Inman

A real estate developer invites a homeless couple to live in his $4M mansion. Neighbors aren’t happy

Left with an empty nest, California homeowner and real estate developer Terrence McGrath did what few others would — open his $4 million home to a homeless couple from Oakland.

Greg Dunston and Marie Mckinzie, whom journalist Otis R. Taylor Jr. profiled in a column for the San Francisco Chronicle, had been living on the streets for 10 years when McGrath read about the couple in one of the reporter’s articles. Dunston and McKinzie, McGrath learned, had been camping out in front of the Alameda County Probation Office only to leave later each morning with all of their belongings stuffed in two carts to wait out the day in a nearby public square.

Terry McGrath

McGrath, who has a 4,500-square-foot house in the nearby upscale town of Piedmont, decided to help the couple. He met with Dunston and Mckinzie in a downtown cafe and, after talking to them and seeing the carts with all of their life’s belongings parked outside, allowed them to move into the spare in-law unit in his house for free.

The reason for the offer was simple — McGrath had gone through his own path from poverty to success. Raised in a family of nine kids that occasionally needed welfare to get by, McGrath became a Coldwell Banker agent in the 1980s and then founded a series of real estate development companies that focus on commercial projects in California’s East Bay.

Today, McGrath heads McGrath Properties and oversees developments of office buildings, parking facilities and commercial plazas as well as industrial and manufacturing plants. McGrath Properties is one of the developers working on a high-rise apartment building going up right next to Oakland’s MacArthur BART Station.

“It’s helped bring me back to my roots as a young kid,” McGrath told The San Francisco Chronicle. “I have a personal obligation to take responsibility when I see injustices. And to me, this is a clear injustice.”

Dunston and Mckinzie first hesitated when presented with the offer — they are black while the town of Piedmont is, according to Zillow, 74 percent white and 18 percent Asian. The median home also clocks in at $2.3 million.
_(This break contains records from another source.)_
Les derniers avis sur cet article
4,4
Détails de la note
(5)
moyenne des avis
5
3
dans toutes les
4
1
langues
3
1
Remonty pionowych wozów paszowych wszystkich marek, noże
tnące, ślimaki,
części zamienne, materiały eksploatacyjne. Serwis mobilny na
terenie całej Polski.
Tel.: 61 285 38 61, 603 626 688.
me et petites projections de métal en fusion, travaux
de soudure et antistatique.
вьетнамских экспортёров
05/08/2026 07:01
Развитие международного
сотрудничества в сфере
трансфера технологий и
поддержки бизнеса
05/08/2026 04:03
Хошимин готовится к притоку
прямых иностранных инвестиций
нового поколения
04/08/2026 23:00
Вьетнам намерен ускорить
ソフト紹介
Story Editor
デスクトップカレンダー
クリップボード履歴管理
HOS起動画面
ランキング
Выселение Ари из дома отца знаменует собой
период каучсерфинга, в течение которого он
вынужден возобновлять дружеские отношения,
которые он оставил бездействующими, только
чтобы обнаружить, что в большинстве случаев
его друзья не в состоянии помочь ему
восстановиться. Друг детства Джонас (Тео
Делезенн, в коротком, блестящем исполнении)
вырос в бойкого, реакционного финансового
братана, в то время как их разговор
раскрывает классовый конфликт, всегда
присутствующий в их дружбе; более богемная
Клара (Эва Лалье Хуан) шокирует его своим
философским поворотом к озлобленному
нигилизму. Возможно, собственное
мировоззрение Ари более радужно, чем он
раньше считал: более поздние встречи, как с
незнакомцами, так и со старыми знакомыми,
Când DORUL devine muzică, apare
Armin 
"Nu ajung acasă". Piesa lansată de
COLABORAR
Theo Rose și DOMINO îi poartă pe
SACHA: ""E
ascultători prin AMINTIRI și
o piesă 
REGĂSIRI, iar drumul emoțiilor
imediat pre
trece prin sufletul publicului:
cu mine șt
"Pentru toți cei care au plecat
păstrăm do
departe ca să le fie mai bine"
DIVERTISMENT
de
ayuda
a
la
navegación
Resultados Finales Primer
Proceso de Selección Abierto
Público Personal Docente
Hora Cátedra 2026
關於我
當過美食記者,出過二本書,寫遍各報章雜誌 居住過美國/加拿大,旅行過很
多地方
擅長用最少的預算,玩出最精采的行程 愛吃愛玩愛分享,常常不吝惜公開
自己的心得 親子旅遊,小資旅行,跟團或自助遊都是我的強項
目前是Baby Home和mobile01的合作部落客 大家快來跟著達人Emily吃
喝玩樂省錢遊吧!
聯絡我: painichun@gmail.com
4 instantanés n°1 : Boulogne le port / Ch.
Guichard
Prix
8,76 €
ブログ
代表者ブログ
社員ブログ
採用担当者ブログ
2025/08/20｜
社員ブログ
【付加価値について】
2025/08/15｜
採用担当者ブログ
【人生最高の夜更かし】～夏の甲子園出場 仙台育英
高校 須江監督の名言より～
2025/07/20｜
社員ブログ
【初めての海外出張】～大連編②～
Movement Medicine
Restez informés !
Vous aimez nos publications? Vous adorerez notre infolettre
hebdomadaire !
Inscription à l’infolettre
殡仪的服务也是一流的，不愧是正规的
But while the couple was overjoyed to have their own bathroom, it wasn’t long before calls to 911 began to flood the local police department. Even though McGrath sent an email to Piedmont’s chief of police disclosing the agreement, neighbors complained about the smell of marijuana, which is legal in California and which the couple occasionally smoked outside the home. Others called the police to complain about homeless people in their area while a neighborhood association representative called McGrath to warn that some members were worried about the safety of their kids.

“If you say hello to them, they can actually say hello back to you,” McGrath said he told the woman. Piedmont Police Captain Chris Monahan also told the Chronicle that neighbors who were unhappy with Dunston and Mckinzie’s living arrangement would just have to get used to it.

“When people have called, we’ve not even responded,” Monahan said. “We’ve called them and said, ‘Oh no, those are the people that live in the house. (The homeowner’s) trying to help them.'”

Dunston and Mckinzie have been living in McGrath’s house for three months so far and, despite occasionally worrying about creating problems for McGrath with his neighbors, are extremely grateful to have a roof over their heads.

“It feels good being inside for three months,”Mckinzie told the Chronicle.